Chez Odoo, une commande alimente la facture et le stock dans la même base. Chez WordPress, WooCommerce est une extension gratuite qu'il faut brancher au reste. Périmètre comparé critère par critère, relevé du 2 septembre 2026.





Chez Odoo, la commande, la facture et le stock partagent le même référentiel : rien à synchroniser, rien à connecter. Chez WordPress, la boutique est WooCommerce, extension gratuite, et la comptabilité est un autre sujet — que l’éditeur laisse entièrement à des extensions tierces. Si votre question est « comment je facture et je sors mon FEC », un seul des deux y répond dans le produit.
Odoo livre une localisation française préconfigurée — plan comptable, taxes, états légaux — avec import du fichier des écritures comptables réservé à Enterprise, et un module anti-fraude visant le point de vente au titre de l’article 286-I-3° bis du CGI, l’attestation n’étant délivrée qu’aux utilisateurs Enterprise. Côté WordPress : rien de natif, et la conformité anti-fraude passe par des extensions tierces payantes de la place de marché Woo.

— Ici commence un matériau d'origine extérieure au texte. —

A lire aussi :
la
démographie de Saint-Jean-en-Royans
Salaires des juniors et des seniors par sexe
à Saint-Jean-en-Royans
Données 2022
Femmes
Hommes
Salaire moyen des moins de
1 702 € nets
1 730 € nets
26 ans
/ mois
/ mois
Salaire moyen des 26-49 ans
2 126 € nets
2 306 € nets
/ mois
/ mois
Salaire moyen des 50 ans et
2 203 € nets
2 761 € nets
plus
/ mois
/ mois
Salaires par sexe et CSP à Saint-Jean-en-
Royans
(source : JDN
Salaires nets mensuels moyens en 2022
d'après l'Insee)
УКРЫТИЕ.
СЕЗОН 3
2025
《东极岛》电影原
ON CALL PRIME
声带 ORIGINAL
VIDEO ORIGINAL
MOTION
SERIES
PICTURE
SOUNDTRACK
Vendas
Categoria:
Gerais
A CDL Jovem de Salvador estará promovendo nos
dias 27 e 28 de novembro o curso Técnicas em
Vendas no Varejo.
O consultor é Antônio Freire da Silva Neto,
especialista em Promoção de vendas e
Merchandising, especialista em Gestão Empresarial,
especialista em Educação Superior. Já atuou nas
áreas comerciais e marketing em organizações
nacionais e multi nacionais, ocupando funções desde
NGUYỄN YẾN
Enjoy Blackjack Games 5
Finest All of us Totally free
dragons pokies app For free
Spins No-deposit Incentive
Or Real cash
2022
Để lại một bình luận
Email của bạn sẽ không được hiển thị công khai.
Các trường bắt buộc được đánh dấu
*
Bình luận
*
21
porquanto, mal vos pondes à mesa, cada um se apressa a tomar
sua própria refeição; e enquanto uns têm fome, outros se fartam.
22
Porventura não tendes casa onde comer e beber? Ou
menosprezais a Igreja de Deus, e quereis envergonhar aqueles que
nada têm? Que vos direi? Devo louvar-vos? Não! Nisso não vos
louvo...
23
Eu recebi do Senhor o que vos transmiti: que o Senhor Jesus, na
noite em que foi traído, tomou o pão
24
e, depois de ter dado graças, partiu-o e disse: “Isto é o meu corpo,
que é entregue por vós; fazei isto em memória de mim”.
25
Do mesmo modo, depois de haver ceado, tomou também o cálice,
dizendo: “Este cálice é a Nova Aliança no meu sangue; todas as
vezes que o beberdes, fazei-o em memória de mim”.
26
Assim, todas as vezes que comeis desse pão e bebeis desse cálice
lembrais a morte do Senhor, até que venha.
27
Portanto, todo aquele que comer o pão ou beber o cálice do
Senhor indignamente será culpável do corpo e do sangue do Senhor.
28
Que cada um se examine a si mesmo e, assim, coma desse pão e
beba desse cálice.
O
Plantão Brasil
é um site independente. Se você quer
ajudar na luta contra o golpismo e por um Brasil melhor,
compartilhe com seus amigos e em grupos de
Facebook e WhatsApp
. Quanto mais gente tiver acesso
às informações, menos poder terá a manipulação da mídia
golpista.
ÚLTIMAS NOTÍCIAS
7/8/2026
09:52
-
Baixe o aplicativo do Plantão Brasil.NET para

Le site lui-même. Plus de soixante et onze mille extensions gratuites, un accès complet au code source côté .org, et une bande passante non mesurée sur tous les plans WordPress.com. Le site d’Odoo existe et sait faire du SEO — sitemap, robots.txt, redirections 301, hreflang automatiques — mais il n’a ni cet écosystème ni cette souplesse de thème.
WooPayments, gratuit à installer, prélève en France 1,50 % plus 0,25 euro par transaction carte. Odoo nomme six prestataires activables, choisis par le client à la confirmation, et ne publie aucune commission propre sur les transactions. Sur ce point précis, c’est Odoo qui prend le moins.
Chez WordPress.org, c’est l’infrastructure : serveur PHP 8.3, base MariaDB ou MySQL, HTTPS, hébergement, extensions payantes, transporteurs et comptabilité, entièrement à votre charge. Chez Odoo, c’est l’implémentation : des Success Packs de quatre à deux cents heures, de 493 à 25 000 dollars, plus Odoo.sh à 72 dollars par worker et par mois si vous voulez personnaliser.
Odoo Online, son mode d’hébergement par défaut, n’exécute aucun développement spécifique et n’installe aucune application tierce. C’est l’exact opposé de la promesse WordPress, où l’extension est le mode normal d’extension du produit.
WordPress rend un fichier XML — sans les fichiers de la médiathèque, qui s’exporte à part — et le contenu survit à la fin d’un abonnement WordPress.com, le site passant simplement en privé. Chez Odoo, la licence Enterprise est révoquée immédiatement, la base désactivée trois semaines puis détruite, les sauvegardes pouvant subsister douze mois.